* _Work request_: Name every domain that the KG2Tables passage below says was chosen to generate domain-specific STI benchmarks.

In this section, we present, analyze, and evaluate benchmark data generated using KG2Tables. We give an overview of the generated benchmarks with a detailed evaluation of the tFood dataset using STI systems. We also provide information about the setup of KG2Tables and the challenges we faced during the creation of the large-scale benchmarks, i.e., the need for tree pruning. Finally, the release and availability of the generated artifacts are also provided.

5.1 Setup

We selected the Food, Biodiversity, and Biomedical domains as examples to generate domain-specific STI benchmarks. However, KG2Tables is not limited to these domains since it accepts any given domain concepts. We set the maximum levels of depth to 10 of the KG2Tables for the first two domains while we set it to 5 for the biomedical domain. These experiments yielded three huge datasets: tFoodL, tBiodivL, and tBiomedL.

* _Extracted material_:
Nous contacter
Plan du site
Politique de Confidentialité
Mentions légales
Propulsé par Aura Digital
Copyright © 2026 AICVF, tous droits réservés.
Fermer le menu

* _Output for this exercise_: Food, Biodiversity, Biomedical